We worked through the websites of 11 national research funders which distribute funds in the UK, Australia, Canada, US, Germany, France, The Netherlands, Denmark and Norway.
We found variety and weaknesses in approach across all 11 funders, including: the domination of some grant committees by academics, which is a problem because the priorities of patients, clinicians and policymakers can differ from those of researchers, and the fact that practice and policy decisions were often made without the systematic assessment of existing research evidence.
There were instances of good practice: some funders, such as the National Institute of Health Research (NIHR) in the UK and ZonMW in The Netherlands have already addressed one of the weaknesses with extensive involvement of members of the general public; and the only funder to require reference to relevant systematic reviews in all funding applications is NIHR.
While it is clear that the system could use an overhaul to increase efficiency and accountability, as authors of The Lancet letter we do not advocate that governments take our findings and use them as an excuse to cut medical research budgets. But as public funds become increasingly squeezed there is no better time for funding agencies and governments to work together to ensure that we all get the best ‘bang for the buck’. Indeed, there is a duty to taxpayers for this to happen.
So, what can funders and governments do? Both need to give greater attention to reducing avoidable waste and increasing the value of research investments. They need to adopt strategies to reduce avoidable waste by rooting out avoidable inefficiencies in the use of limited resources.
Funders should insist on systematic reviews of existing evidence before embarking on supporting additional research. They should also insist on rigorous research design and execution and all results should be published – in an easily-accessible and understandable format.
Internationally, moves are afoot to improve the situation. The NIHR, in partnership with the Patient-Centered Outcomes Research Institute in the US and ZonNW in The Netherlands, has convened international discussions with other funding agencies to explore ways in which value can be added and avoidable waste reduced in research.
A key initiative is the Evidence Based Research Network, led by Hans Lund at Western Norway University of Applied Sciences. It is attempting to address the practical and methodological questions about using a systemic assessment of existing research to inform the selection and design of all proposed new research.
My interest in this area came about when I was a practising dental clinician. I wanted to base my clinical practice in evidence, yet the research findings available did not necessarily address the questions I wanted to be answered. This led me to question how the research question had come about, and what thought had been given to how the results of that research could translate into clinical practice.
I also work with my colleagues in the internationally-renowned Cochrane Collaboration to collect research findings and synthesise them into a format which is useful to clinicians, and ultimately their patients.
Our work in this area not only supports and informs the actions funders and governments could take to drive greater efficiencies in medical research, but it also helps to anchor research in the requirements of the world at large.
An example of this is how the findings of medical research are portrayed in the media. One day ‘x’ is deemed to be good for you; the next it is not. How can clinicians, let alone members of the general public who in most instances are the taxpayers who have paid for that research, make valid decisions in such a changeable information environment?

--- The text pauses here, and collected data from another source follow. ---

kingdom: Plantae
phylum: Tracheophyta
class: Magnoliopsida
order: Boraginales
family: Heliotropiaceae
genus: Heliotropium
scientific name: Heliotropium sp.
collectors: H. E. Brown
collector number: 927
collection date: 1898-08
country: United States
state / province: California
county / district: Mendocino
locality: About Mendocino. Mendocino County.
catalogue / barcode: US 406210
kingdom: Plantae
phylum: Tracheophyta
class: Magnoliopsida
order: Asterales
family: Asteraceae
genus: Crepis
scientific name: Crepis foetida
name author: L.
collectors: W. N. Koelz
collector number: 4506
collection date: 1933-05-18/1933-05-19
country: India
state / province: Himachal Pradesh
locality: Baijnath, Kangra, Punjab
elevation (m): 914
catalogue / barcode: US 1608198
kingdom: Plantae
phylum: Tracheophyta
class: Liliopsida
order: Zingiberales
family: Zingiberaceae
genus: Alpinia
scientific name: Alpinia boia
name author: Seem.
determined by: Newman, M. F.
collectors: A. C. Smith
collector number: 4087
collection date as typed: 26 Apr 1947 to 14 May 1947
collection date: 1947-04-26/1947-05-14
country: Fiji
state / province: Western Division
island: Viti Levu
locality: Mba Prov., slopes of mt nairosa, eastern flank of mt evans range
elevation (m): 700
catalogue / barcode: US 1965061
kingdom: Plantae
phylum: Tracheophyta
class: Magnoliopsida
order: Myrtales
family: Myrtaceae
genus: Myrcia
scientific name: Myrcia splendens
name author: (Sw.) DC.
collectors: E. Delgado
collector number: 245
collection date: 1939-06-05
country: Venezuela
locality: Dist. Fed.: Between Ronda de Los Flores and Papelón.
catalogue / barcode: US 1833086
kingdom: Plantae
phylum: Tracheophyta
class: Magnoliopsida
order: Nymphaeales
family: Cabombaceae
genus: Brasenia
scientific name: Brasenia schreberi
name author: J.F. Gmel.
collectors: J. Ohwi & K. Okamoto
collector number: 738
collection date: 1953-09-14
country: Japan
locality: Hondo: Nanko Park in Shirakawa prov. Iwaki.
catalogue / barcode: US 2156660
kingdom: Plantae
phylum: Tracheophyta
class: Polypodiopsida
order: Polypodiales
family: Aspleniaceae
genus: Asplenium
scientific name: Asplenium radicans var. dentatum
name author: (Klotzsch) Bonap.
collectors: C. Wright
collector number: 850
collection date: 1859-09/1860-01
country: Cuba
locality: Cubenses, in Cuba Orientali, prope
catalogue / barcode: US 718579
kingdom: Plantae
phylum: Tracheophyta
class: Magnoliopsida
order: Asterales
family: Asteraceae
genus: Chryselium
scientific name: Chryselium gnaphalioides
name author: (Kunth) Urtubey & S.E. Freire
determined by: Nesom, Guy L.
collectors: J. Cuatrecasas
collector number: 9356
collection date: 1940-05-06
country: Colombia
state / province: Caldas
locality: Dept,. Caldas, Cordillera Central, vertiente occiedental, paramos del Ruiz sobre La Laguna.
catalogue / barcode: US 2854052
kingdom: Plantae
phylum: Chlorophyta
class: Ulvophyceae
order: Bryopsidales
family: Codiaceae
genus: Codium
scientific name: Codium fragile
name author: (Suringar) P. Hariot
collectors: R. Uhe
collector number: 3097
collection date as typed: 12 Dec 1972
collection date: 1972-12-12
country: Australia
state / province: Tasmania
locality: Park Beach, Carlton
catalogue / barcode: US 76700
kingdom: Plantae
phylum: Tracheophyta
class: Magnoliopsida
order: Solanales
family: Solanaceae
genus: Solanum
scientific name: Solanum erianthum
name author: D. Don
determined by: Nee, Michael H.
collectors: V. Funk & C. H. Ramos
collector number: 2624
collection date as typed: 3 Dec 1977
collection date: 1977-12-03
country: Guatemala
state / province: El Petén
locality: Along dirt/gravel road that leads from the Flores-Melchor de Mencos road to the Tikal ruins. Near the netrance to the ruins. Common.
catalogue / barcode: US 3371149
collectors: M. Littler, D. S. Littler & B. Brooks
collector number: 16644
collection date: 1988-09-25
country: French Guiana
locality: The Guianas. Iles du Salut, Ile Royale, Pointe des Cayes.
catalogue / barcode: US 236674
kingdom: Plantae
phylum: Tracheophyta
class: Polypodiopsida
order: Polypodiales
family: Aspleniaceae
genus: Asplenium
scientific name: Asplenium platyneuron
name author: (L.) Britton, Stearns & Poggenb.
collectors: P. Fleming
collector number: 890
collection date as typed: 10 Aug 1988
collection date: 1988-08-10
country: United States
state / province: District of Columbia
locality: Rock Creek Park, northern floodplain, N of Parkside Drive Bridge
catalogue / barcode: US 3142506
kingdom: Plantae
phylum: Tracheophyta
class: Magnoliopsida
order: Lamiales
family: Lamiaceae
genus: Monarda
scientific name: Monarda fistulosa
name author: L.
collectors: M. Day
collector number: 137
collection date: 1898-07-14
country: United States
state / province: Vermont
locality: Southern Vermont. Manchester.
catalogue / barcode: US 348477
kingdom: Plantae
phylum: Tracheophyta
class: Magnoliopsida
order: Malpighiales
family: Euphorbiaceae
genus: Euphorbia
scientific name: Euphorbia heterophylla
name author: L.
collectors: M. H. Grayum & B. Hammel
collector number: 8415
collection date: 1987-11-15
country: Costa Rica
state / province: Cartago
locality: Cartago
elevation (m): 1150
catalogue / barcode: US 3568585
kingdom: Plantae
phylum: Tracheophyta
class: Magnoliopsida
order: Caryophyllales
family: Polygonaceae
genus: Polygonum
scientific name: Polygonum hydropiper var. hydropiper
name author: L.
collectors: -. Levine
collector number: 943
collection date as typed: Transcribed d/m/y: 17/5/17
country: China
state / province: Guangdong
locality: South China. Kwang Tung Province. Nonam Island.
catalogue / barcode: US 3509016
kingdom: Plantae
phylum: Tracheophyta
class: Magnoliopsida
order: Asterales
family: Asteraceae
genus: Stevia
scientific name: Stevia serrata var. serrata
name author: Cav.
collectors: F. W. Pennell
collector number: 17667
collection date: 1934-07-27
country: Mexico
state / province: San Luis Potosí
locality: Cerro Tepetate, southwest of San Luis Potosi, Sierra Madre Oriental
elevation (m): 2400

My argument, and it is an argument that I pose to the medical, dental and biomedical students I teach at the University of Plymouth, is that new research evidence needs to be considered in the context of evidence which has gone before in the form of a systematic review. Only by looking at the full picture in a systematic manner can we hope to glean a glimmer of understanding.
And this sits at the heart of our findings published in The Lancet. If funders, and the governments which give them license to fund, insist on a systematic review of existing research findings before new research is carried out not only will we reduce avoidable waste in medical research, we may also end up with findings that are useful to clinicians and less confusing for the public.